I fail to see what you're pointing out here; as far as I understand it,
\u is for BMP code points and \U extends the range out to 32bit code
points. I can't see anything about non-BMP and \u in the above link,
you appear free to write your own surrogate pairs but that seems like an
independent issue.
I'd not realised before that C# is specified to use UTF-16 as its
internal encoding.
> > This would be following the BitC[2] project, especially if it was more
> > like:
> >
> > \{U+xxxx}
>
> We already got yet-another-unique-way-of-escaping-unicode with U&.
>
> Now let's try to support some actual standard also.
That comes across *very* negatively; I hope it's just a language issue.
I read your parent post as soliciting opinions on possible ways to
encode Unicode characters in PG's literals. The U&'lit' was criticised,
you posted some suggestions, I followed up with what I hoped to be a
useful addition. It seems useful here to separate "de jure" from "de
facto" standards; implementing U&'lit' would be following the de jure
standard, anything else would be de facto.
A survey of existing SQL implementations would seem to be more appropriate
as well:
Oracle: UNISTR(string-literal) and \xxxx
It looks as though Oracle originally used UCS-2 internally (i.e. BMP
only) but more recently Unicode support has been improved to allow
other planes.
MS-SQL Server:
can't find anything remotely useful; best seems to be to use
NCHAR(integer-expression) which looks somewhat unmaintainable.
DB2: U&string-literal and \xxxxxx
i.e. it follows the SQL-2003 spec
FireBird:
can't find much either; support looks somewhat low on the ground
MySQL:
same again, seems to assume query is encoded in UTF-8
Summary seems to be that either I'm bad at searching or support for
Unicode doesn't seem very complete in the database world and people work
around it somehow.
> You did not read my mail carefully enough - the Java and also Python/C#
> already support non-BMP chars with '\u' and exactly the same (utf16) way.
Again, I think this may be a language issue; if not then more verbose
explanations help, maybe something like "sorry, I obviously didn't
explain that very well". You will of course felt you explained it
perfectly well, but everybody enters a discussion with different
intuitions and biases, email has a nasty habit of accentuating these
differences and compounding them with language problems.

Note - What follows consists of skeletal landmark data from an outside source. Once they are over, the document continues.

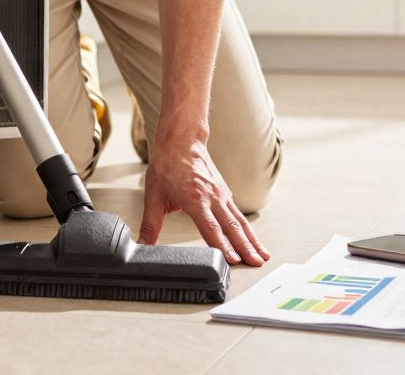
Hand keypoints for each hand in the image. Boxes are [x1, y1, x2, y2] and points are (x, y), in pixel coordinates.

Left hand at [138, 131, 268, 266]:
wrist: (182, 141)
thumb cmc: (167, 166)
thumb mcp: (153, 196)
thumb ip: (149, 225)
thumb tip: (141, 245)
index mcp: (195, 199)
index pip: (211, 228)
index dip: (222, 245)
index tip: (232, 260)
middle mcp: (213, 197)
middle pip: (232, 227)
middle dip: (245, 247)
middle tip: (256, 264)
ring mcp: (222, 195)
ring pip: (240, 221)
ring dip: (252, 241)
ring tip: (263, 257)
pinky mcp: (225, 194)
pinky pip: (239, 215)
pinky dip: (249, 230)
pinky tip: (254, 241)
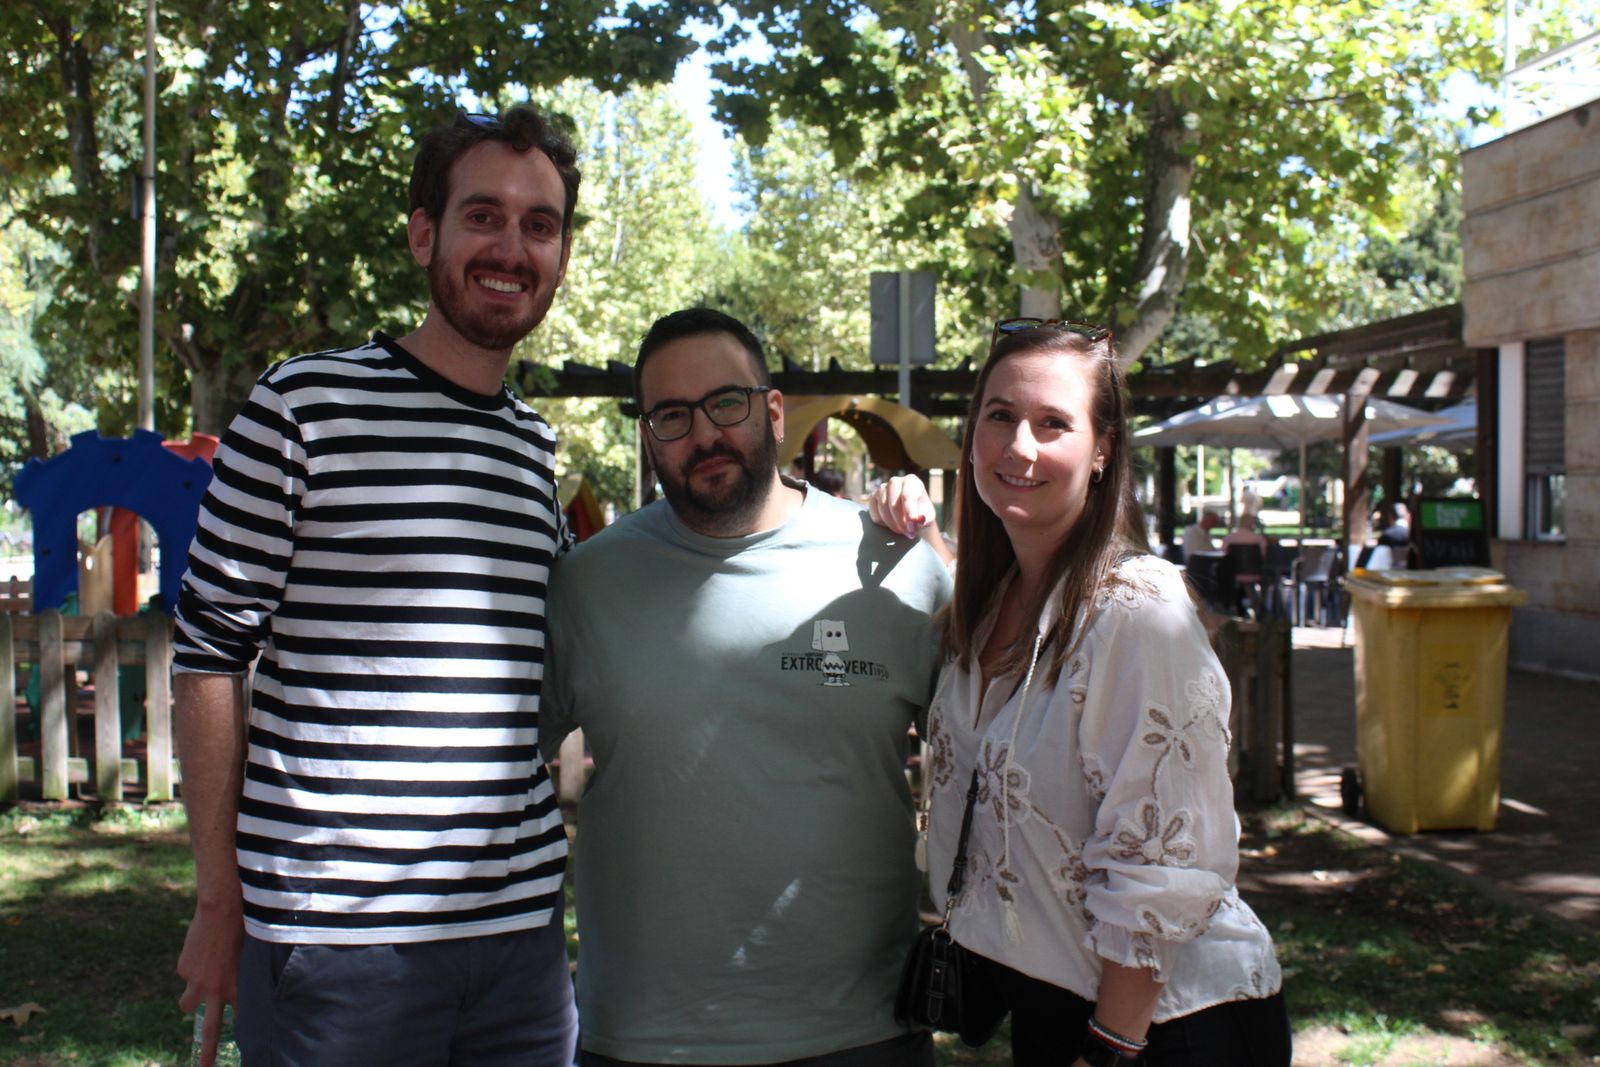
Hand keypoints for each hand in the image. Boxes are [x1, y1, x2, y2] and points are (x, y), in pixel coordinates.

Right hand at [176, 896, 244, 1066]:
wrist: (223, 909)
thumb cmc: (244, 928)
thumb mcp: (251, 956)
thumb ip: (244, 975)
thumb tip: (242, 984)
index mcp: (239, 987)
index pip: (240, 1016)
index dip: (242, 1028)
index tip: (244, 1045)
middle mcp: (218, 990)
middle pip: (210, 1029)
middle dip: (207, 1052)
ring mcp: (198, 982)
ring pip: (186, 1003)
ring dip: (189, 1001)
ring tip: (197, 986)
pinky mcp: (184, 970)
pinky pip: (186, 973)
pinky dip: (191, 965)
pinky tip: (200, 946)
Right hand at [868, 475, 937, 540]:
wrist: (911, 516)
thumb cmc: (921, 513)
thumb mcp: (928, 516)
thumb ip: (925, 516)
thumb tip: (919, 519)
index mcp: (911, 481)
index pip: (907, 496)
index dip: (909, 513)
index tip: (912, 528)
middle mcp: (895, 482)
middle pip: (893, 502)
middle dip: (900, 521)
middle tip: (908, 533)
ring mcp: (882, 489)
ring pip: (882, 508)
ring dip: (891, 523)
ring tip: (901, 531)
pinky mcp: (873, 499)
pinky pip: (874, 513)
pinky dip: (882, 523)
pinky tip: (891, 526)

I'd never heard of UTF-16 surrogate pairs before this discussion and
hence didn't realise that it's valid to have a surrogate pair in place
of a single code point. The docs say that <D800 DF02> corresponds to
U+10302, Python would appear to follow my intuitions in that:
ord(u'\uD800\uDF02')
results in an error instead of giving back 66306, as I'd expect. Is
this a bug in Python, my understanding, or something else?